In a restaurant, he said “if you take eight seconds to perform a payment is not a big deal. But eight seconds in transit is a lot,” noted Dos Santos. That is why most contactless payment systems for transit operations work most of the time offline. That makes it fast to perform a payment, but it implies complex and costly processes and technology, he said.
So UbiRider set out to change the paradigm for an online system, which would be fast enough to be used in transit—but simpler and cheaper. The company mixes cloud and mobile computing to accomplish fast payment acceptance on the onboard devices.
“We found an opportunity to modernize those old systems, but the challenge would be how could we design this in a scalable way,” dos Santos said. They chose to use standard Android smartphones as the onboard bus terminal to receive payments via NFC, reading contactless bank cards and interacting with passengers’ smartphones or smartwatches.
UbiRider, which launched the first operation in July 2022, partnered with MasterCard to embed its payment system that could enable each financial transaction. While the company’s first customers have been bus and train operators, its solution is intended for use in parking, ferries, carshare services as well as bikes or scooters.
The Benefits
Operators using UbiRider Platform have access to tools related to payment transactions, but management can access and manage details about each bus, driver or service, in real time.

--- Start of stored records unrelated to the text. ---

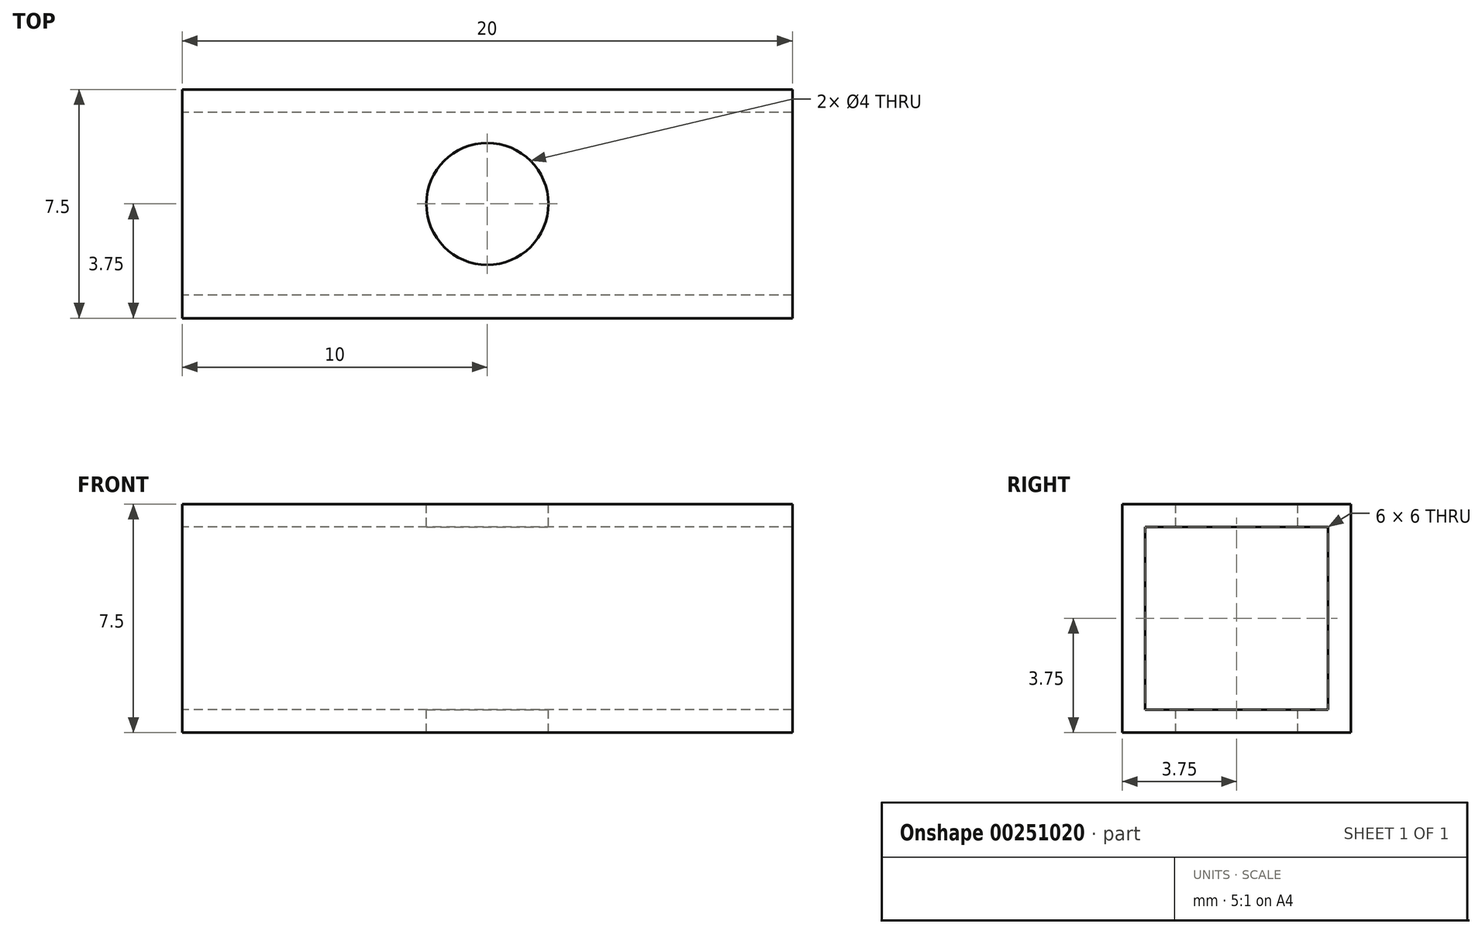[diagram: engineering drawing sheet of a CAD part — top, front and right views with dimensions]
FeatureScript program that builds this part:
annotation { "Feature Type Name" : "Feature", "Feature Type Description" : "" }
export const myFeature = defineFeature(function(context is Context, id is Id, definition is map)
    precondition{}
    {
        {
            var Q0;
            Q0=qCreatedBy(makeId("Right.planeOp"),FACE);
            var sketch = newSketch(context, id + "F0", { "sketchPlane" : qUnion([Q0])});
            skLineSegment(sketch, "E0.bottom", {"start": v(3.75, 3.75) * mm, "end": v(-3.75, 3.75) * mm});
            skLineSegment(sketch, "E0.top", {"start": v(3.75, -3.75) * mm, "end": v(-3.75, -3.75) * mm});
            skLineSegment(sketch, "E0.left", {"start": v(3.75, 3.75) * mm, "end": v(3.75, -3.75) * mm});
            skLineSegment(sketch, "E0.right", {"start": v(-3.75, 3.75) * mm, "end": v(-3.75, -3.75) * mm});
            skPoint(sketch, "E0.middle", {"position": v(0, 0) * mm});
            skLineSegment(sketch, "E1.bottom", {"start": v(3, 3) * mm, "end": v(-3, 3) * mm});
            skLineSegment(sketch, "E1.top", {"start": v(3, -3) * mm, "end": v(-3, -3) * mm});
            skLineSegment(sketch, "E1.left", {"start": v(3, 3) * mm, "end": v(3, -3) * mm});
            skLineSegment(sketch, "E1.right", {"start": v(-3, 3) * mm, "end": v(-3, -3) * mm});
            skSolve(sketch);
        }
        {
            var Q0;
            Q0=makeQuery(id+"F0.imprint","IMPRINT",FACE,{"disambiguationData":[TD([[makeQuery(id+"F0.imprint","IMPRINT",EDGE,{"derivedFrom":sQuery(id+"F0.wireOp",EDGE,"E0.bottom")}),1.0]])]});
            extrude(context, id + "F1", {"entities" : qUnion([Q0]), "endBound" : BoundingType.SYMMETRIC, "depth" : 20 * mm});
        }
        {
            var Q0;
            Q0=makeQuery(id+"F1.opExtrude","SWEPT_FACE",FACE,{"disambiguationData":[OSD([sQuery(id+"F0.wireOp",EDGE,"E0.bottom")])]});
            var sketch = newSketch(context, id + "F2", { "sketchPlane" : qUnion([Q0])});
            skCircle(sketch, "E2", {"center": v(0, 0) * mm, "radius": 2 * mm});
            skSolve(sketch);
        }
        {
            var Q0;
            Q0=makeQuery(id+"F2.imprint","IMPRINT",FACE,{"disambiguationData":[TD([[makeQuery(id+"F2.imprint","IMPRINT",EDGE,{"derivedFrom":sQuery(id+"F2.wireOp",EDGE,"E2")}),1.0]])]});
            extrude(context, id + "F3", {"entities" : qUnion([Q0]), "operationType" : NewBodyOperationType.REMOVE, "oppositeDirection" : true, "depth" : 25 * mm});
        }
    });
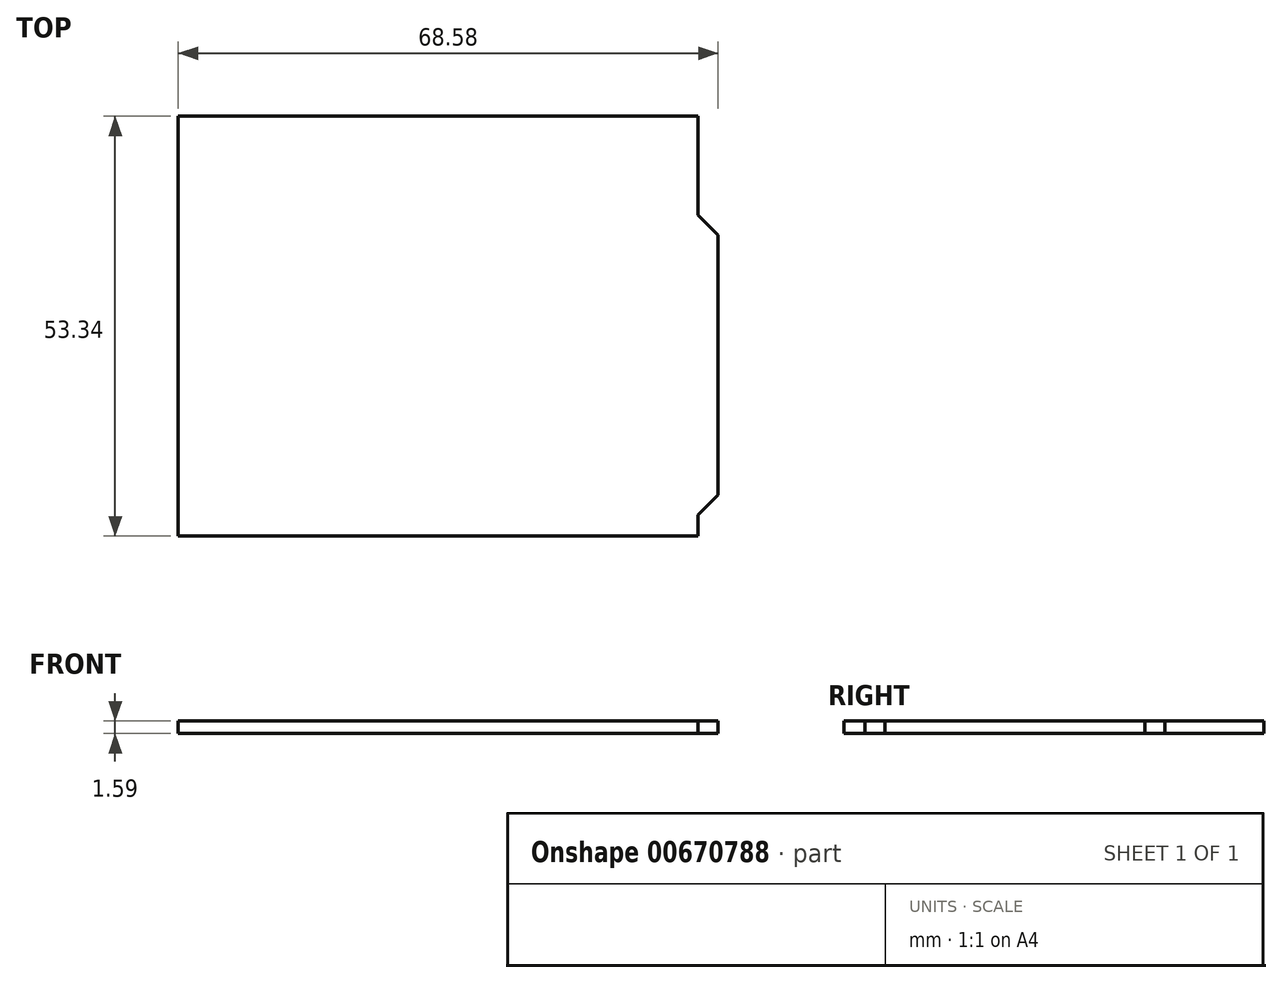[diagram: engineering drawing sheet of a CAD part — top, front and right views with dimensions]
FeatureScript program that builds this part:
annotation { "Feature Type Name" : "Feature", "Feature Type Description" : "" }
export const myFeature = defineFeature(function(context is Context, id is Id, definition is map)
    precondition{}
    {
        {
            var Q0;
            Q0=qCreatedBy(makeId("Top.planeOp"),FACE);
            var sketch = newSketch(context, id + "F0", { "sketchPlane" : qUnion([Q0])});
            skLineSegment(sketch, "E0", {"start": v(-15.11, 15.11) * mm, "end": v(50.93, 15.11) * mm});
            skLineSegment(sketch, "E1", {"start": v(50.93, 15.11) * mm, "end": v(50.93, -38.23) * mm});
            skLineSegment(sketch, "E2", {"start": v(50.93, -38.23) * mm, "end": v(-15.11, -38.23) * mm});
            skLineSegment(sketch, "E3", {"start": v(-15.11, -38.23) * mm, "end": v(-15.11, 15.11) * mm});
            skLineSegment(sketch, "E4", {"start": v(0, 0) * mm, "end": v(0, 15.11) * mm, "construction": true});
            skLineSegment(sketch, "E5", {"start": v(0, 0) * mm, "end": v(-15.11, 0) * mm, "construction": true});
            skLineSegment(sketch, "E6", {"start": v(50.93, -35.56) * mm, "end": v(53.47, -33.02) * mm});
            skLineSegment(sketch, "E7", {"start": v(53.47, -33.02) * mm, "end": v(53.47, 0) * mm});
            skLineSegment(sketch, "E8", {"start": v(50.93, 2.54) * mm, "end": v(53.47, 0) * mm});
            skSolve(sketch);
        }
        {
            var Q0;
            Q0 = qSketchRegion(id + "F0", true);
            extrude(context, id + "F1", {"entities" : qUnion([Q0]), "depth" : 1.59 * mm, "offsetDistance" : 25 * mm});
        }
    });
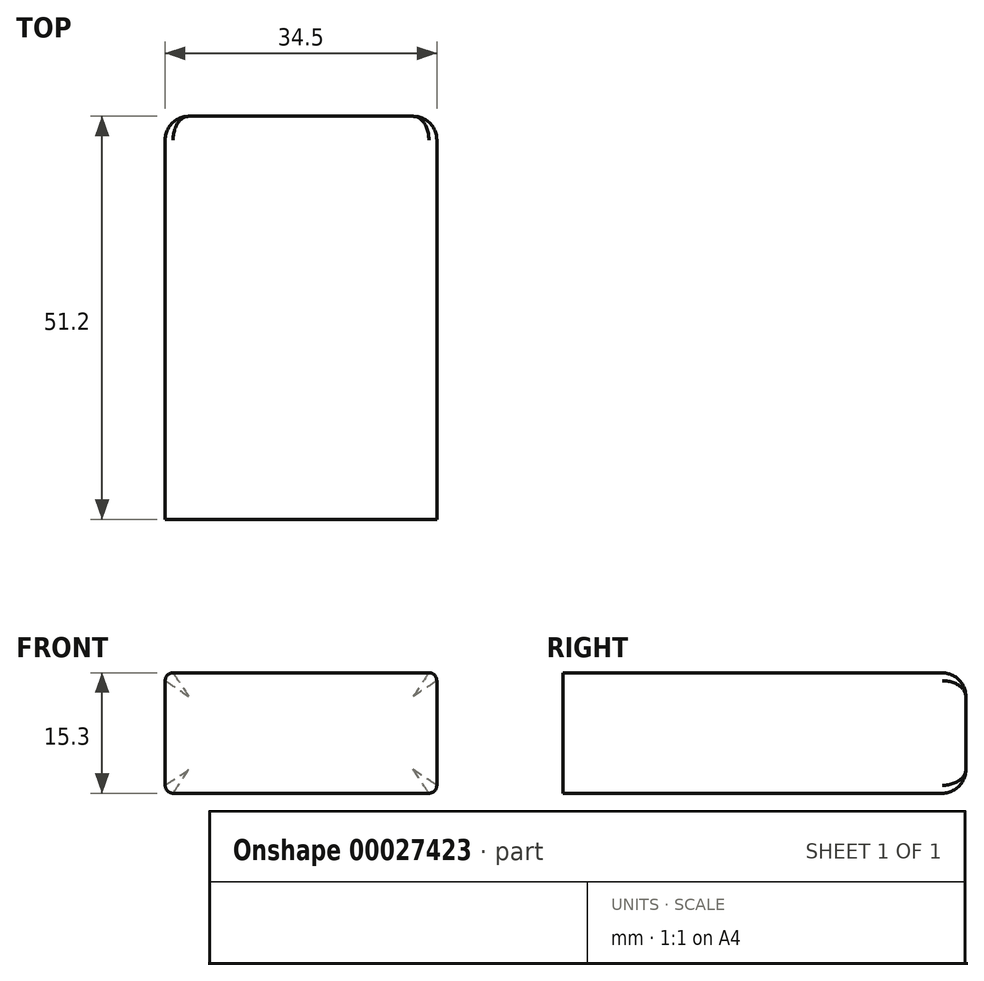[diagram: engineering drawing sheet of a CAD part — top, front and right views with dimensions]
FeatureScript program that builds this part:
annotation { "Feature Type Name" : "Feature", "Feature Type Description" : "" }
export const myFeature = defineFeature(function(context is Context, id is Id, definition is map)
    precondition{}
    {
        {
            var Q0;
            Q0=qCreatedBy(makeId("Top.planeOp"),FACE);
            var sketch = newSketch(context, id + "F0", { "sketchPlane" : qUnion([Q0])});
            skLineSegment(sketch, "E0.rect.bottom", {"start": v(17.25, -25.6) * mm, "end": v(-17.25, -25.6) * mm});
            skLineSegment(sketch, "E0.rect.top", {"start": v(17.25, 25.6) * mm, "end": v(-17.25, 25.6) * mm});
            skLineSegment(sketch, "E0.rect.left", {"start": v(17.25, -25.6) * mm, "end": v(17.25, 25.6) * mm});
            skLineSegment(sketch, "E0.rect.right", {"start": v(-17.25, -25.6) * mm, "end": v(-17.25, 25.6) * mm});
            skPoint(sketch, "E0.rect.middle", {"position": v(0, 0) * mm});
            skSolve(sketch);
        }
        {
            var Q0;
            Q0=makeQuery(id+"F0.imprint","IMPRINT",FACE,{"disambiguationData":[TD([[makeQuery(id+"F0.imprint","IMPRINT",EDGE,{"derivedFrom":sQuery(id+"F0.wireOp",EDGE,"E0.rect.bottom")}),-1.0]])]});
            extrude(context, id + "F1", {"entities" : qUnion([Q0]), "depth" : 15.3 * mm});
        }
        {
            var Q0;
            Q0=makeQuery(id+"F1.opExtrude","CAP_EDGE",EDGE,{"disambiguationData":[OSD([sQuery(id+"F0.wireOp",EDGE,"E0.rect.left")])],"isStart":false});
            var Q1;
            Q1=makeQuery(id+"F1.opExtrude","CAP_EDGE",EDGE,{"disambiguationData":[OSD([sQuery(id+"F0.wireOp",EDGE,"E0.rect.left")])],"isStart":true});
            var Q2;
            Q2=makeQuery(id+"F1.opExtrude","CAP_EDGE",EDGE,{"disambiguationData":[OSD([sQuery(id+"F0.wireOp",EDGE,"E0.rect.right")])],"isStart":true});
            var Q3;
            Q3=makeQuery(id+"F1.opExtrude","CAP_EDGE",EDGE,{"disambiguationData":[OSD([sQuery(id+"F0.wireOp",EDGE,"E0.rect.right")])],"isStart":false});
            fillet(context, id + "F2", {"entities" : qUnion([Q0, Q1, Q2, Q3]), "radius" : 1 * mm, "tangentPropagation" : true, "allowEdgeOverflow" : false});
        }
        {
            var Q0;
            Q0=makeQuery(id+"F1.opExtrude","CAP_EDGE",EDGE,{"disambiguationData":[OSD([sQuery(id+"F0.wireOp",EDGE,"E0.rect.top")])],"isStart":false});
            fillet(context, id + "F3", {"entities" : qUnion([Q0]), "radius" : 3 * mm, "tangentPropagation" : true, "allowEdgeOverflow" : false});
        }
    });
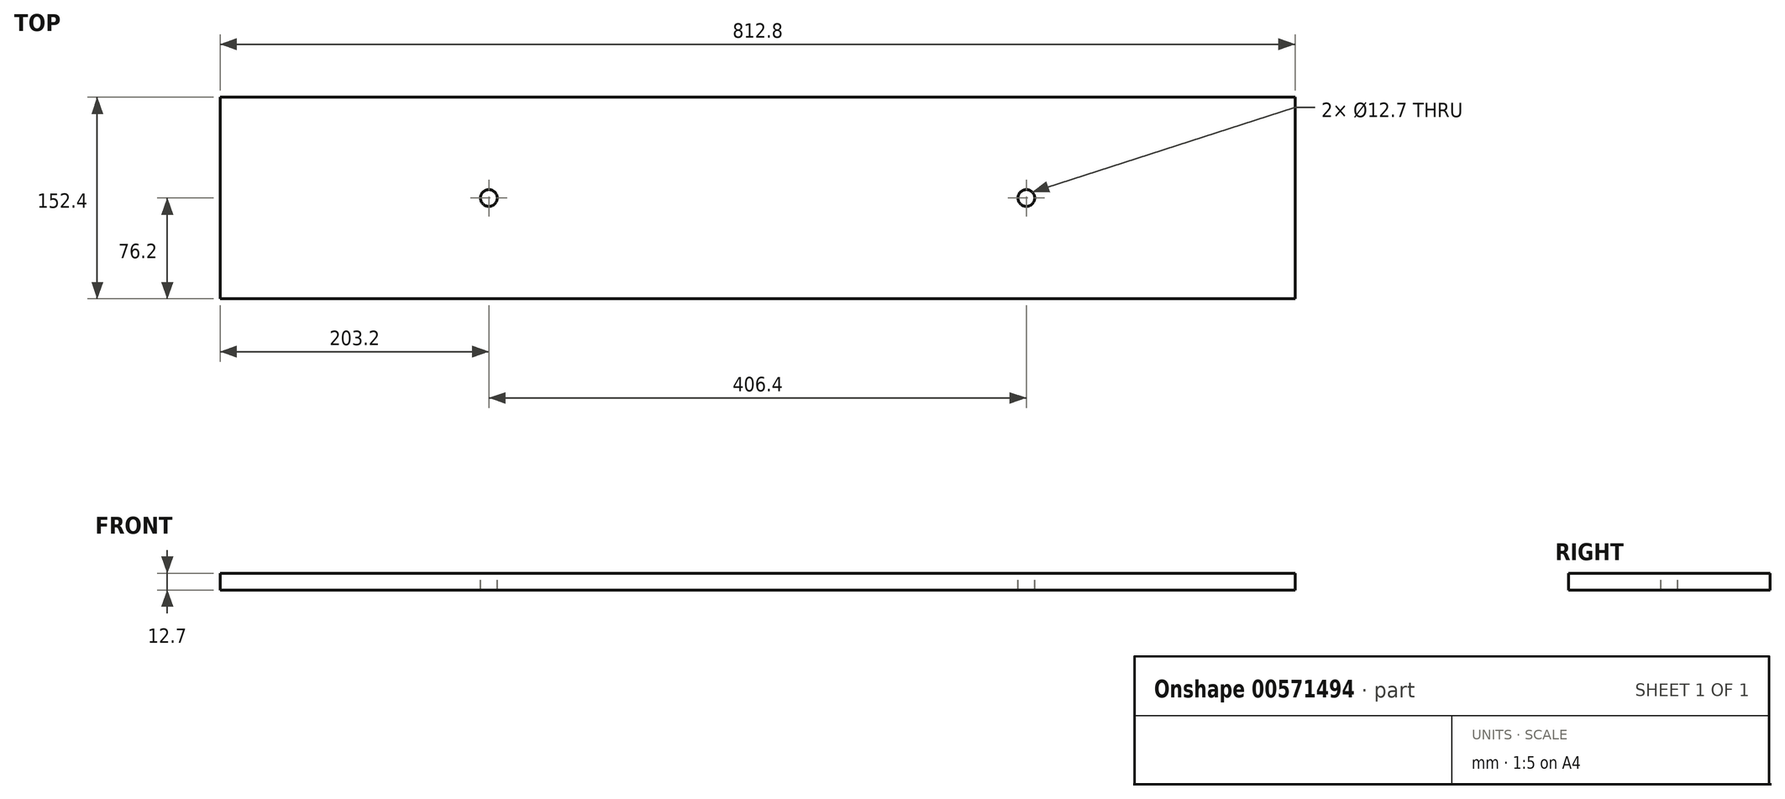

For example, they can view data related to each rider that pays to ride, or just validate a ticket or pass. The data helps identify how crowded the bus is as well as when and where riders are typically coming from and going. That information helps bus management better allocate its fleet of vehicles.
When compared against other transit payment methods, the payment system is fast enough for passengers while the company can access more data including analytics that they didn’t have before, said dos Santos. He adds that use of the system is simpler than many IT systems that companies adopt.
“They don’t need to understand [much] about technology, we eliminate from them the complexity of learning technology,” he said.